Wednesday’s action, which was widely expected, was the second Fed rate hike this year — and the seventh since it began boosting them in 2015. The latest increase puts the federal funds rate in a range between 1.75 and 2 percent. The Fed previously nudged rates up in March.
The Fed also signaled that it will raise rates more this year than previously expected — four times rather than three.
With the unemployment rate at 3.8 percent — a level reached only twice before in the past half-century — Fed Chairman Jerome Powell and his colleagues have decided additional rate hikes will very likely be necessary later this year.
In their statement, Fed policymakers noted that the labor market “has continued to strengthen and that economic activity has been rising at a solid rate.”
The Fed’s latest projections show unemployment falling to 3.6 percent in 2018.
Fed officials and many economists worry that the low jobless rate could force employers to hike wages faster, as companies compete for workers.
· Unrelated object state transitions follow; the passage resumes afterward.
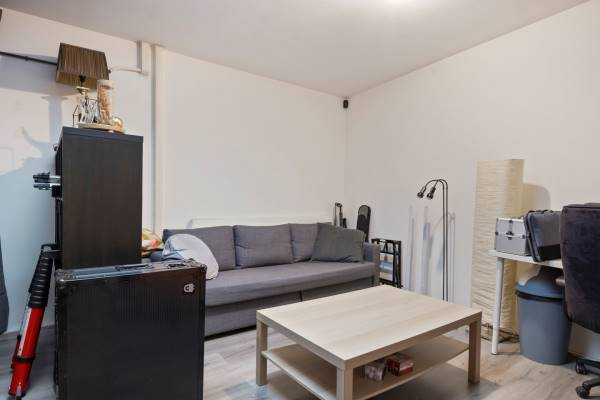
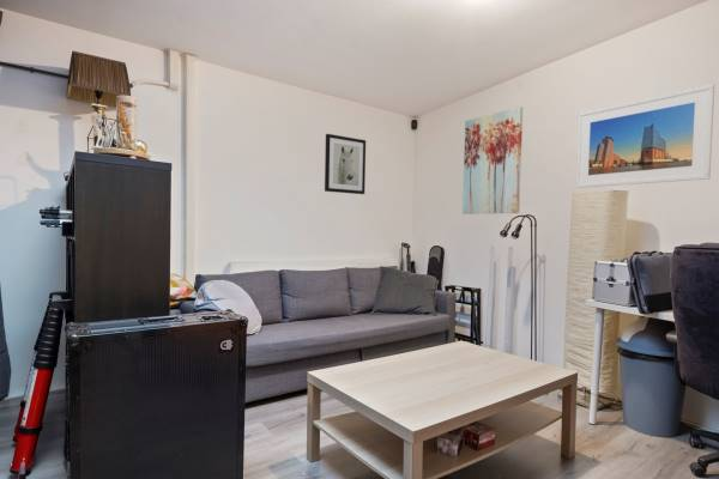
+ wall art [461,105,524,216]
+ wall art [324,133,367,195]
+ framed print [575,83,715,189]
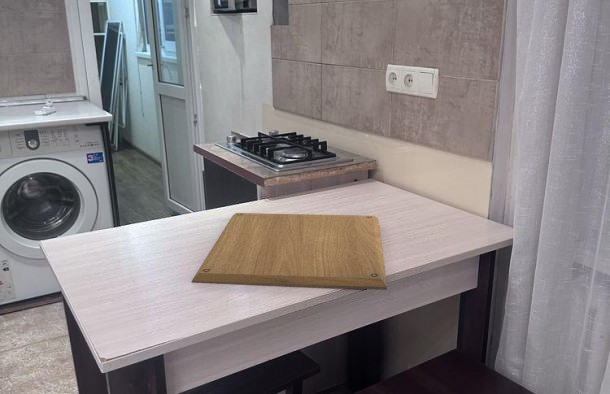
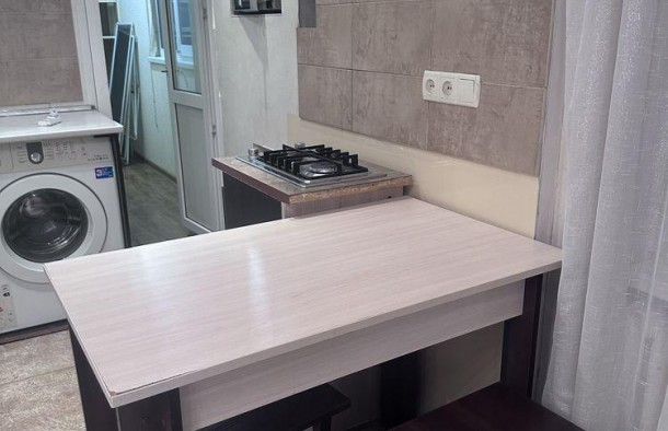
- chopping board [191,212,388,291]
That could spark higher inflation. At this point, there’s been little evidence that wage or price inflation is accelerating. The Fed’s new forecast showed inflation inching up only slightly over the next 2 1/2 years.
The Fed has long aimed for 2 percent inflation, a level policymakers think is key to a healthy economy.
Ian Shepherdson, chief economist at Pantheon Macroeconomics, said before the Fed made its announcement that policymakers are “scared of future inflation risk.” And their rate increases are addressing the “perceived threat of inflation,” not an immediate inflation problem, he said.
Interest rate hikes will hit consumers in their wallets. Borrowers are likely to see higher bills next month on credit cards and mortgages, especially those with adjustable rates. Interest rates on new fixed-rate mortgages could also climb. The average 30-year fixed mortgage rate recently hit a seven-year high, before retreating a bit to 4.54 percent.